Председатель станичного Совета Игнат Предыбайлов метался от окна к окну, выглядывая Богатырёва. Усмотрев, сел за стол и попытался придать лицу начальствующее выражение, но тут же забыл о нём, едва Константин переступил порог, зачастил, волнуясь:
Что же ты один? Хлопцев бы своих покликал. И не вооружён. Бандиты пожаловали, а уполномоченный где-то запропастился. Что делать ума не приложу.
Константин сел на стул, положив могучую руку на край стола:
Ну, рассказывай.
Лагутина привезли спеленатого, выпалил Предыбайлов, утирая цветастым платком вспотевшую лысину.

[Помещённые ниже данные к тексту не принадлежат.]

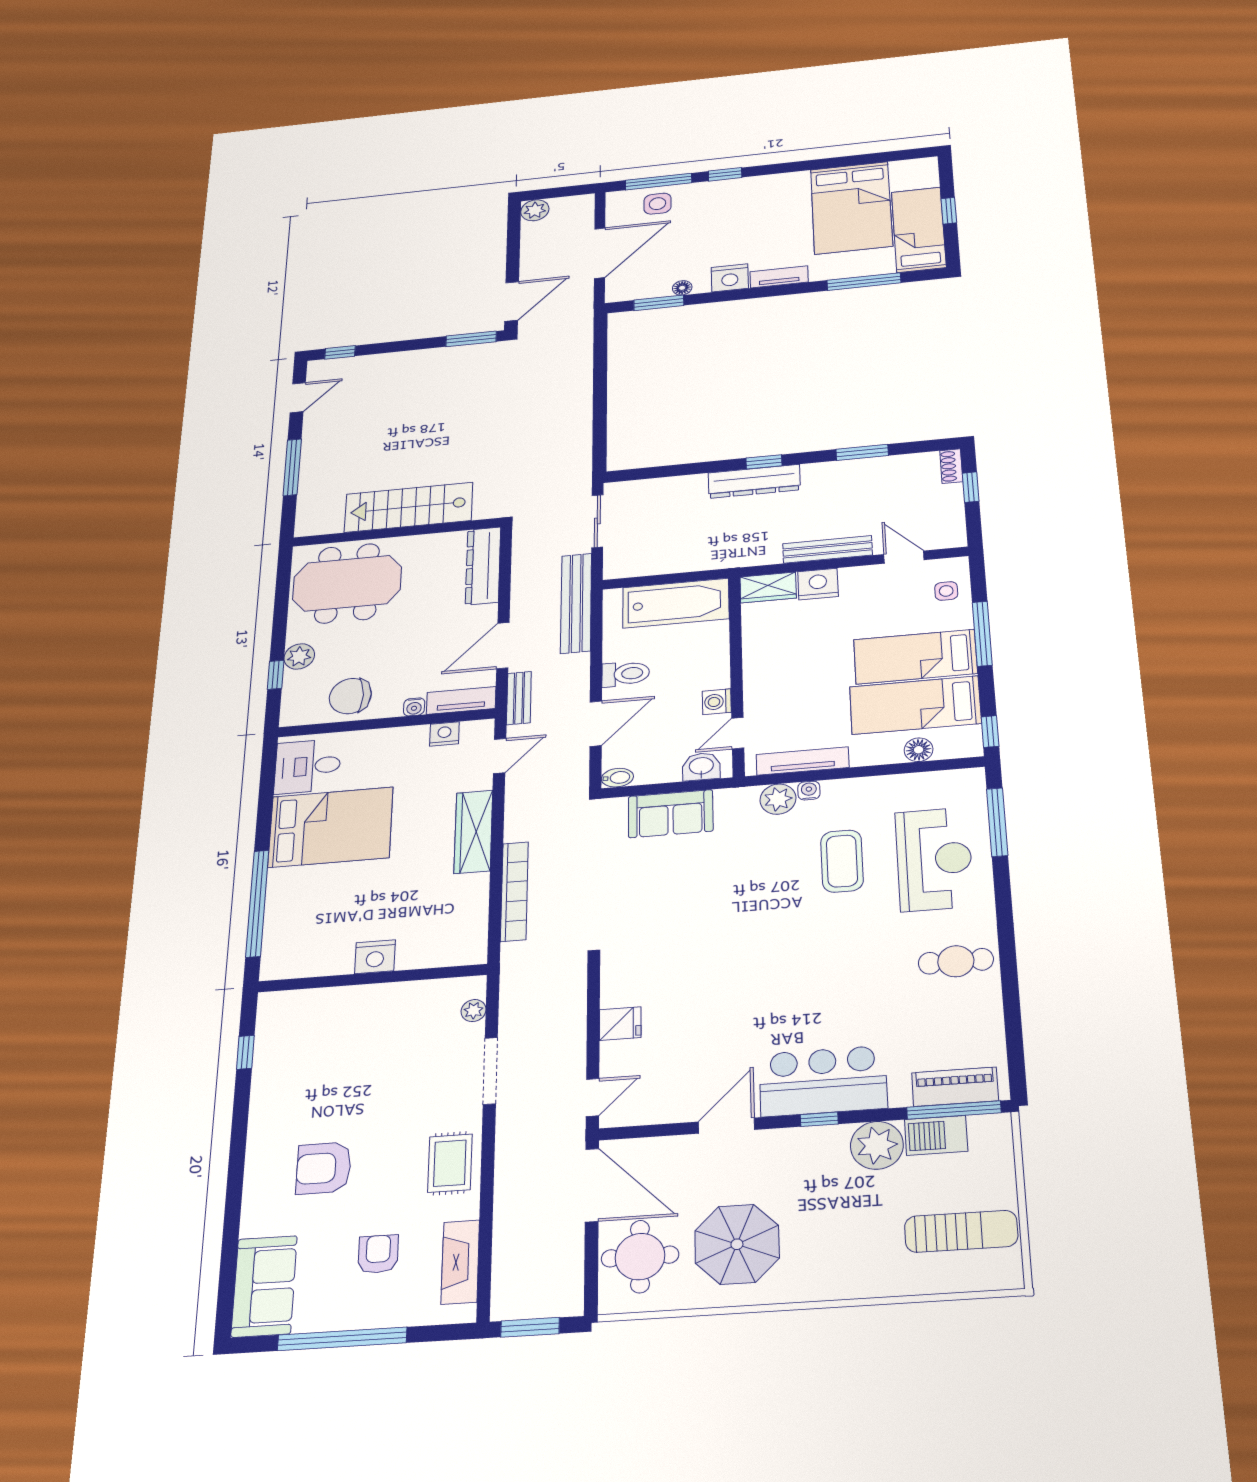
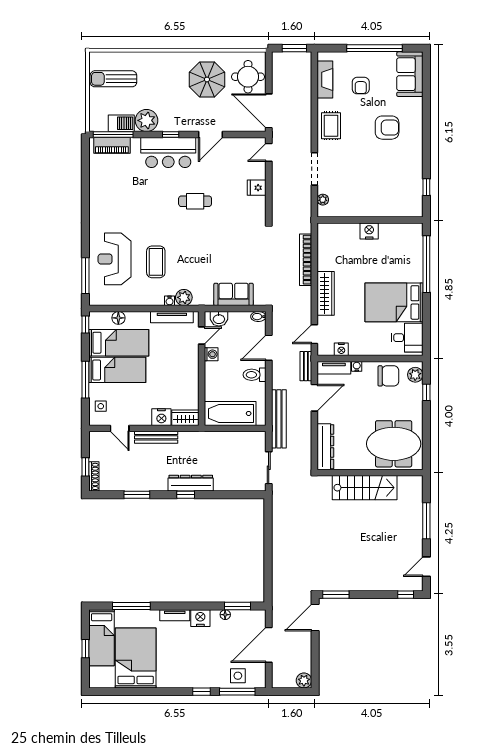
shoe rack: (951, 466) -> (94, 476), width x1.43
plant: (299, 656) -> (415, 375), moved
cafe table: (956, 961) -> (195, 201), moved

Амнистию просят.
Так напиши.
Думаешь? Игнат подозрительно покосился на Богатырёва, А меня потом не того за одно место?
А если они тебя сейчас того, издевался Константин над безнадёжным трусом.
Вот сволочи! Ведь могут, а, Лексеич?
Напиши им бумагу, какую просят, да винтовки отбери ни к чему они в мирной жизни.
Амнистию я им напишу и печать поставлю, а винтовки ты бы сам. А, Лексеич?
Пиши, Богатырёв махнул рукой и вышел из Совета.
Казаки, хмуро курившие у своих коней, разом побросали окурки, подтянулись, бряцая оружием и амуницией. Они уже догадались, что в Совет пожаловал очень важный человек, может быть, сам Богатырёв.
Константин сошёл с крыльца, топнул ногой, указывая место:
А ну, клади сюда оружие.
Четыре винтовки, четыре шашки послушно легли в одну кучу. Константин кивнул посыльному, и тот засуетился, таская в Совет оружие охапками, как дрова.
Богатырёв шагнул к казакам, раскрывая кисет:
Нагулялись, соколики?
До тошноты, отец родной.
Вместе с клубами дыма потекла неспешная беседа.
Появился Предыбайлов. Руки его с листами бумаги заметно тряслись.
Константин жестом остановил его:
Давай сюда.
Мельком взглянул:
Что ж ты фамилии-то не вписал?
Да нам вроде бы и ни к чему почёт лишний, сказал один из казаков. Хоть и враг он новой власти, а ведь командиром был, хлеб-соль делил. Лишь бы печать была.